5 de mayo de 2026 – EE.UU. – Agencias.
La propuesta de deportar a un millón de personas en el primer año del nuevo mandato de Donald Trump provocó una fuerte crisis interna en el sistema migratorio de Estados Unidos. El Departamento de Seguridad Nacional diseñó un plan que buscaba coordinar a ICE, la Patrulla Fronteriza y el Departamento de Defensa para realizar redadas en distintas ciudades del país.
La estrategia migratoria impulsada por altos funcionarios y por la secretaria Kristi Noem contemplaba operativos en viviendas con órdenes administrativas, sin necesidad de autorización judicial. Además, planteaba acelerar las deportaciones de inmigrantes con órdenes previas de expulsión, lo que generó fuertes críticas de organizaciones civiles y divisiones dentro del propio gobierno.
El conflicto interno se intensificó cuando responsables de la Patrulla Fronteriza y de ICE presentaron un modelo centralizado para ejecutar las deportaciones. Sin embargo, funcionarios como Caleb Vitello advirtieron que muchos datos de ubicación estaban desactualizados, lo que aumentaba el riesgo de errores y posibles detenciones de ciudadanos estadounidenses.

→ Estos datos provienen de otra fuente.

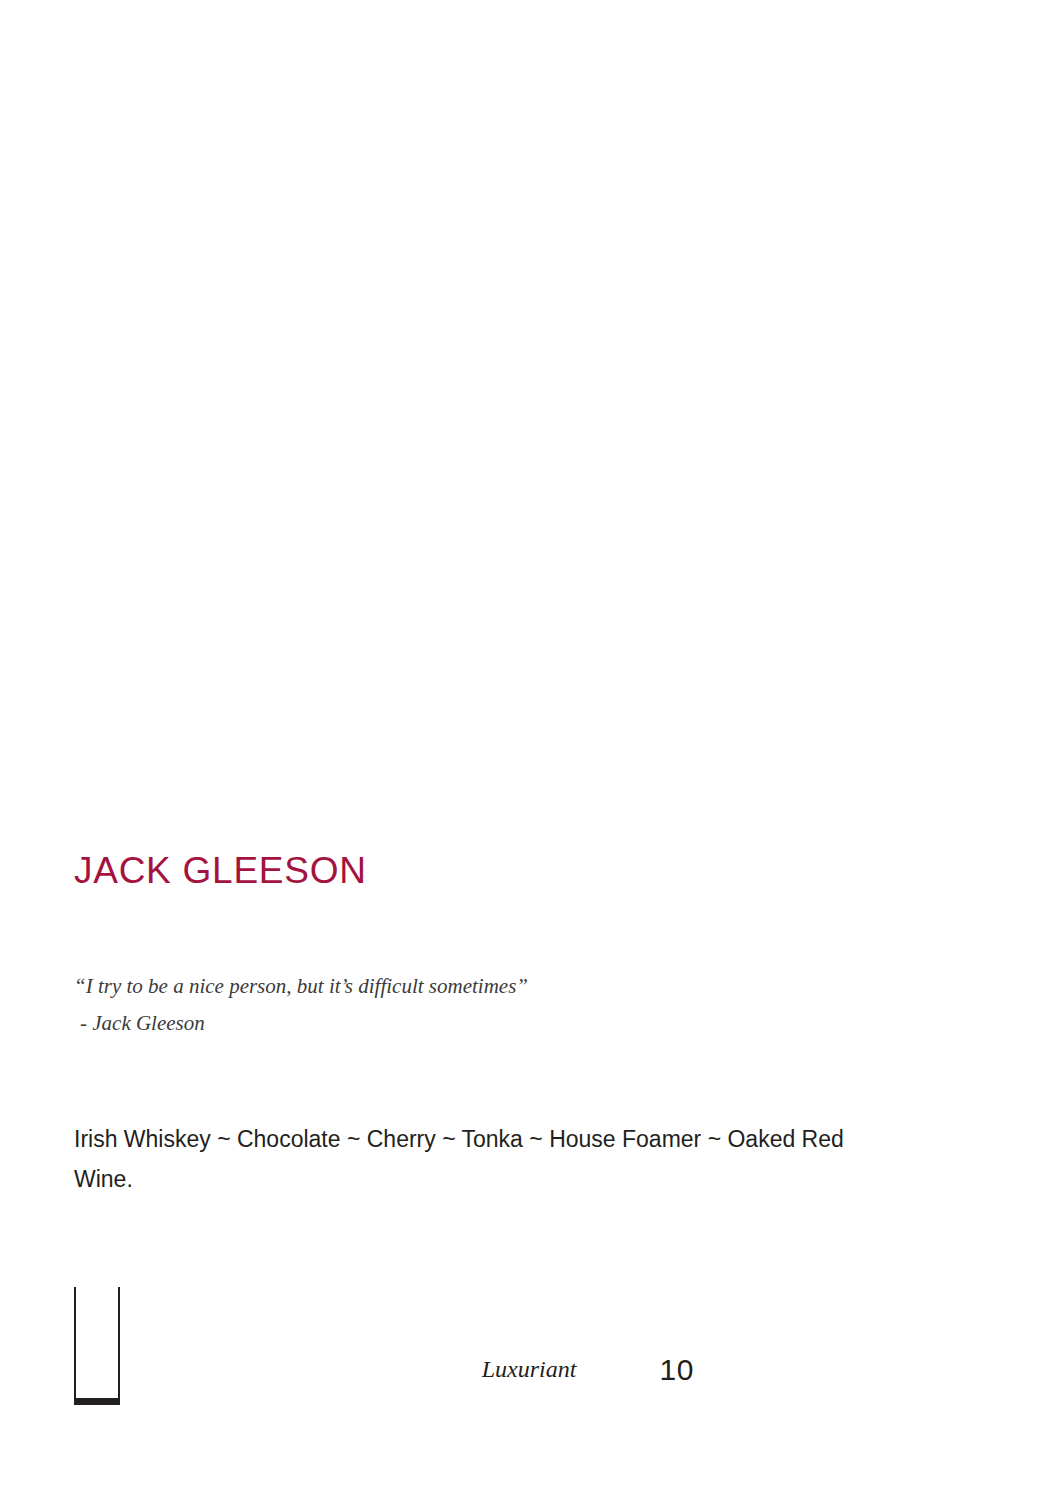Jack Gleeson
“I try to be a nice person, but it’s difficult sometimes” - Jack Gleeson
Irish Whiskey ~ Chocolate ~ Cherry ~ Tonka ~ House Foamer ~ Oaked Red Wine.
Luxuriant
10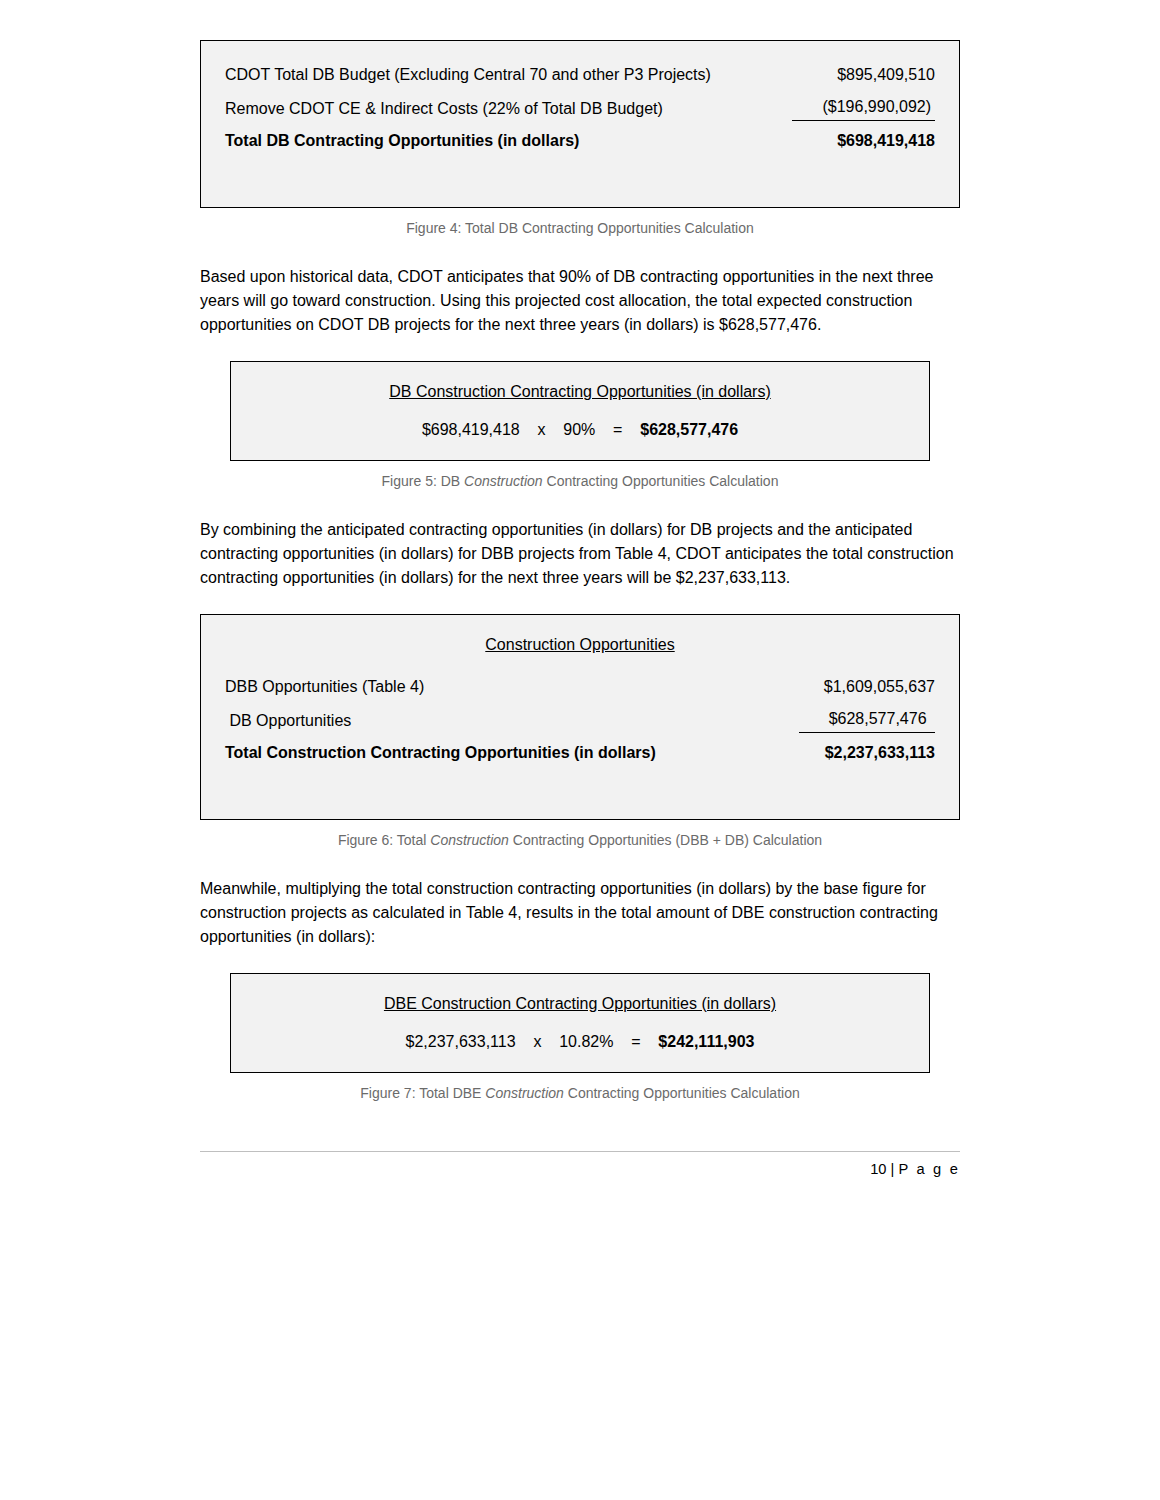| CDOT Total DB Budget (Excluding Central 70 and other P3 Projects) | $895,409,510 |
| Remove CDOT CE & Indirect Costs (22% of Total DB Budget) | ($196,990,092) |
| Total DB Contracting Opportunities (in dollars) | $698,419,418 |
Figure 4: Total DB Contracting Opportunities Calculation
Based upon historical data, CDOT anticipates that 90% of DB contracting opportunities in the next three years will go toward construction. Using this projected cost allocation, the total expected construction opportunities on CDOT DB projects for the next three years (in dollars) is $628,577,476.
DB Construction Contracting Opportunities (in dollars)
$698,419,418 x 90% = $628,577,476
Figure 5: DB Construction Contracting Opportunities Calculation
By combining the anticipated contracting opportunities (in dollars) for DB projects and the anticipated contracting opportunities (in dollars) for DBB projects from Table 4, CDOT anticipates the total construction contracting opportunities (in dollars) for the next three years will be $2,237,633,113.
Construction Opportunities
| DBB Opportunities (Table 4) | $1,609,055,637 |
| DB Opportunities | $628,577,476 |
| Total Construction Contracting Opportunities (in dollars) | $2,237,633,113 |
Figure 6: Total Construction Contracting Opportunities (DBB + DB) Calculation
Meanwhile, multiplying the total construction contracting opportunities (in dollars) by the base figure for construction projects as calculated in Table 4, results in the total amount of DBE construction contracting opportunities (in dollars):
DBE Construction Contracting Opportunities (in dollars)
$2,237,633,113 x 10.82% = $242,111,903
Figure 7: Total DBE Construction Contracting Opportunities Calculation
10 | P a g e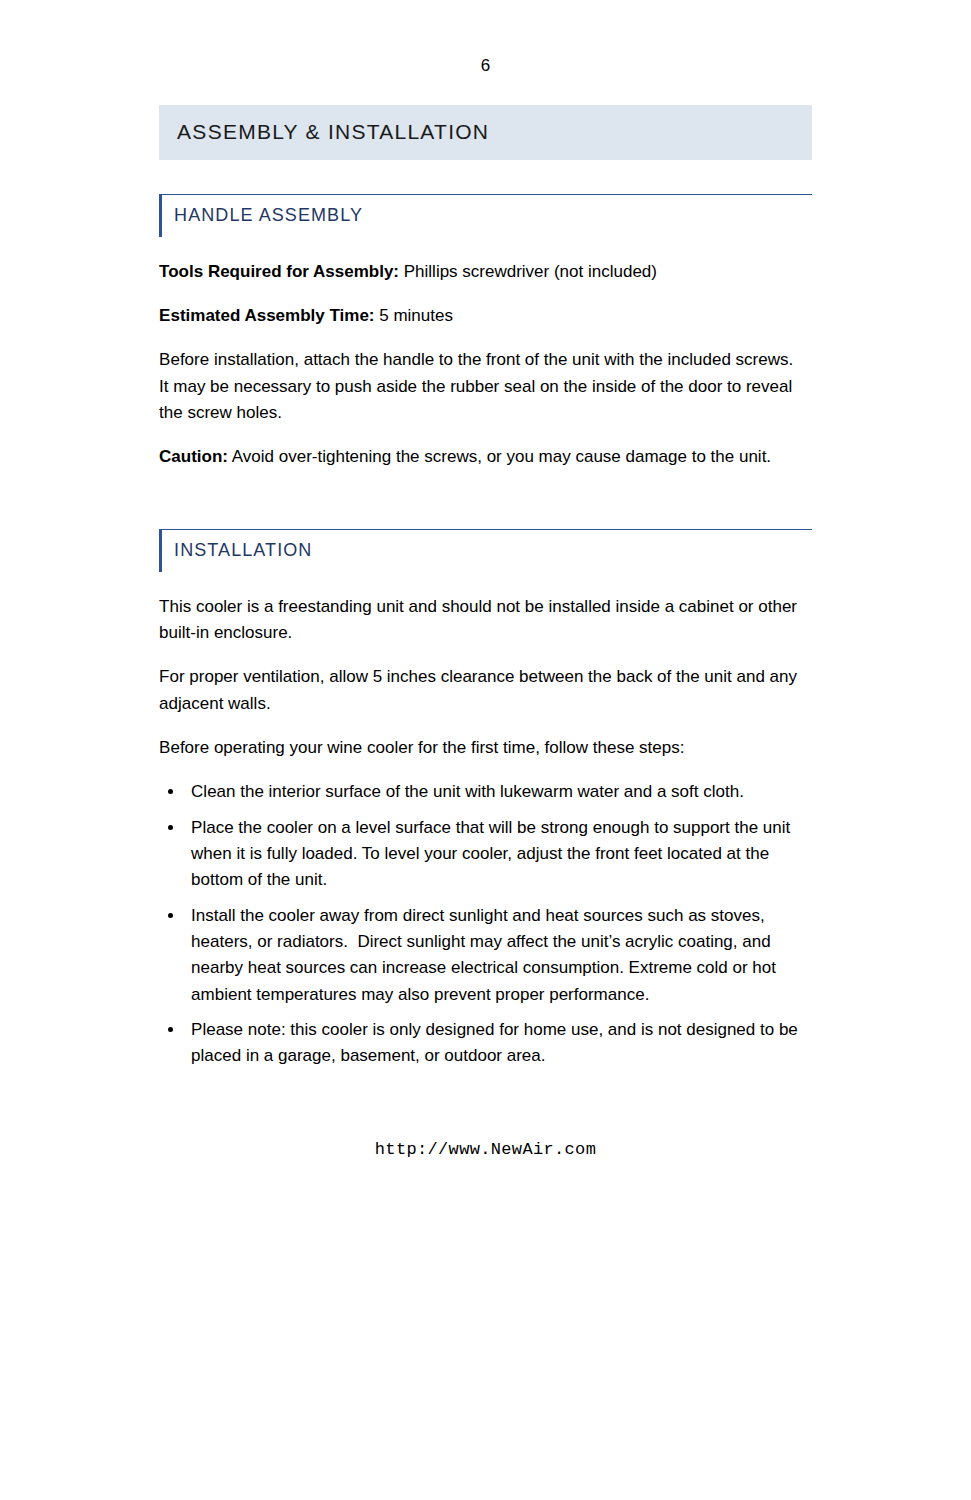6
ASSEMBLY & INSTALLATION
HANDLE ASSEMBLY
Tools Required for Assembly: Phillips screwdriver (not included)
Estimated Assembly Time: 5 minutes
Before installation, attach the handle to the front of the unit with the included screws. It may be necessary to push aside the rubber seal on the inside of the door to reveal the screw holes.
Caution: Avoid over-tightening the screws, or you may cause damage to the unit.
INSTALLATION
This cooler is a freestanding unit and should not be installed inside a cabinet or other built-in enclosure.
For proper ventilation, allow 5 inches clearance between the back of the unit and any adjacent walls.
Before operating your wine cooler for the first time, follow these steps:
Clean the interior surface of the unit with lukewarm water and a soft cloth.
Place the cooler on a level surface that will be strong enough to support the unit when it is fully loaded. To level your cooler, adjust the front feet located at the bottom of the unit.
Install the cooler away from direct sunlight and heat sources such as stoves, heaters, or radiators. Direct sunlight may affect the unit’s acrylic coating, and nearby heat sources can increase electrical consumption. Extreme cold or hot ambient temperatures may also prevent proper performance.
Please note: this cooler is only designed for home use, and is not designed to be placed in a garage, basement, or outdoor area.
http://www.NewAir.com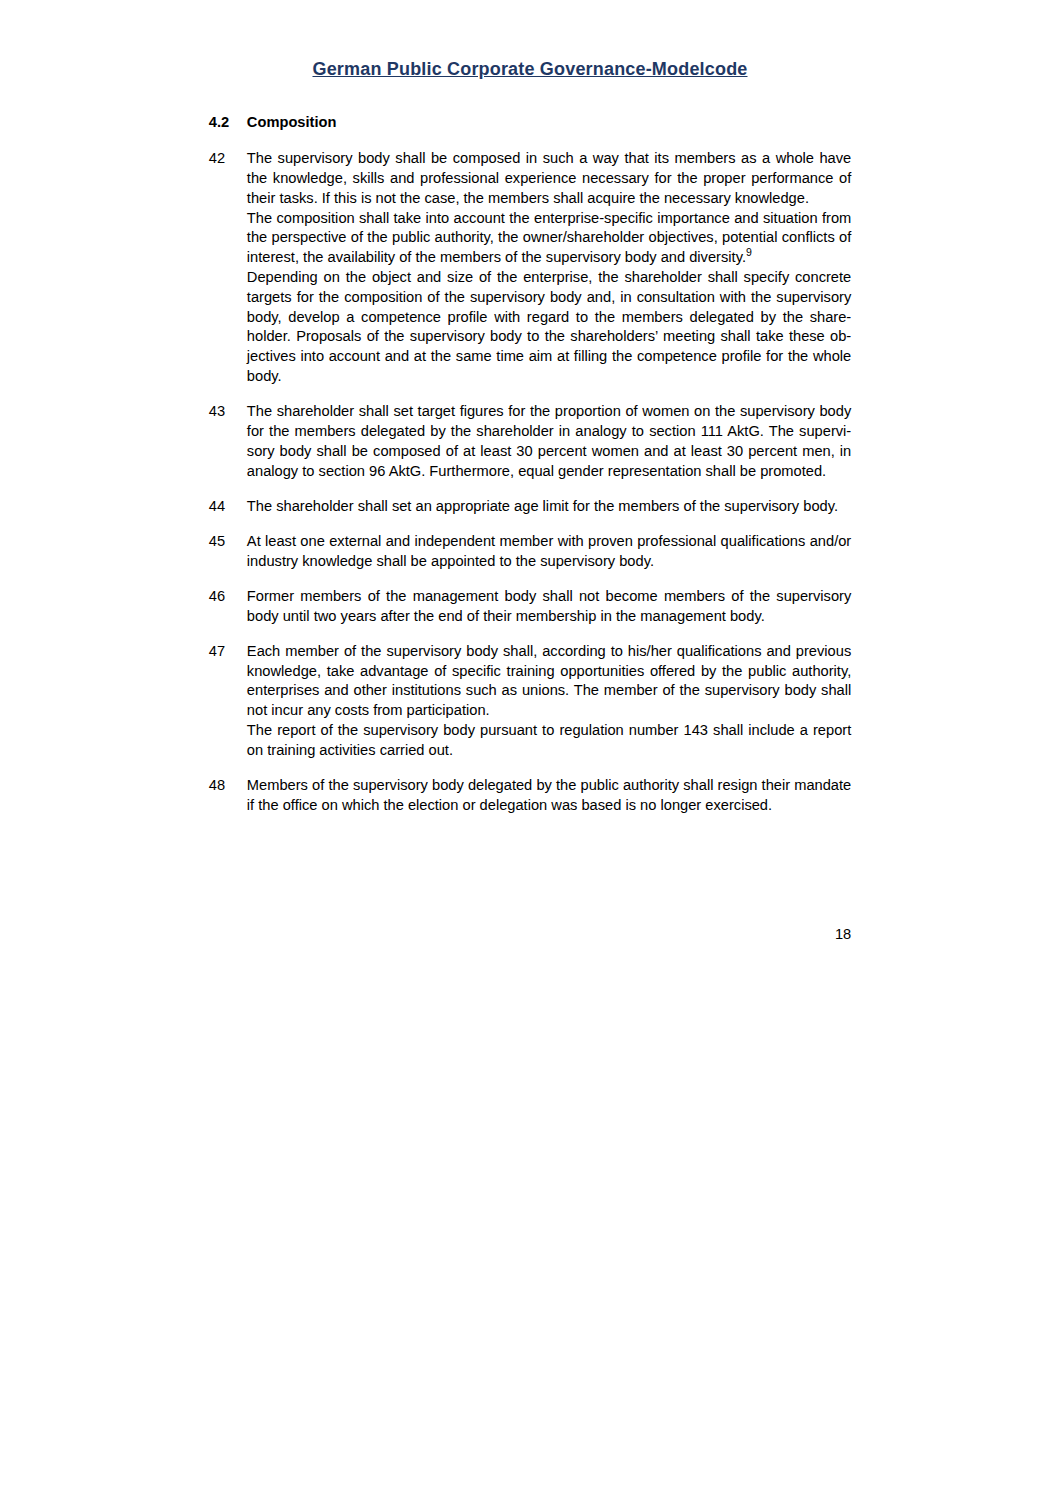German Public Corporate Governance-Modelcode
4.2 Composition
42
The supervisory body shall be composed in such a way that its members as a whole have the knowledge, skills and professional experience necessary for the proper performance of their tasks. If this is not the case, the members shall acquire the necessary knowledge.
The composition shall take into account the enterprise-specific importance and situation from the perspective of the public authority, the owner/shareholder objectives, potential conflicts of interest, the availability of the members of the supervisory body and diversity.9
Depending on the object and size of the enterprise, the shareholder shall specify concrete targets for the composition of the supervisory body and, in consultation with the supervisory body, develop a competence profile with regard to the members delegated by the shareholder. Proposals of the supervisory body to the shareholders’ meeting shall take these objectives into account and at the same time aim at filling the competence profile for the whole body.
43
The shareholder shall set target figures for the proportion of women on the supervisory body for the members delegated by the shareholder in analogy to section 111 AktG. The supervisory body shall be composed of at least 30 percent women and at least 30 percent men, in analogy to section 96 AktG. Furthermore, equal gender representation shall be promoted.
44
The shareholder shall set an appropriate age limit for the members of the supervisory body.
45
At least one external and independent member with proven professional qualifications and/or industry knowledge shall be appointed to the supervisory body.
46
Former members of the management body shall not become members of the supervisory body until two years after the end of their membership in the management body.
47
Each member of the supervisory body shall, according to his/her qualifications and previous knowledge, take advantage of specific training opportunities offered by the public authority, enterprises and other institutions such as unions. The member of the supervisory body shall not incur any costs from participation.
The report of the supervisory body pursuant to regulation number 143 shall include a report on training activities carried out.
48
Members of the supervisory body delegated by the public authority shall resign their mandate if the office on which the election or delegation was based is no longer exercised.
18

La tensión dentro del Departamento de Seguridad Nacional escaló hasta reuniones de alto nivel, donde se evidenciaron fuertes desacuerdos sobre el enfoque del plan. Posteriormente, se realizaron cambios en la dirección de ICE y ajustes en la estructura operativa para intentar avanzar con la política migratoria propuesta por la administración.
Con la implementación parcial de la estrategia, se autorizaron redadas en domicilios mediante órdenes administrativas, lo que permitió detenciones más rápidas en ciudades como Los Ángeles. Estas acciones provocaron protestas de organizaciones de derechos humanos y autoridades locales, que denunciaron violaciones al debido proceso y riesgos para las familias inmigrantes.
El debate sobre la política de deportaciones masivas en Estados Unidos se intensificó tras incidentes fatales durante operativos migratorios y la falta de resultados frente a la meta inicial. Aunque se registraron cientos de miles de deportaciones, la cifra quedó por debajo del objetivo, generando ajustes en el equipo de gobierno y un replanteamiento parcial de la estrategia migratoria.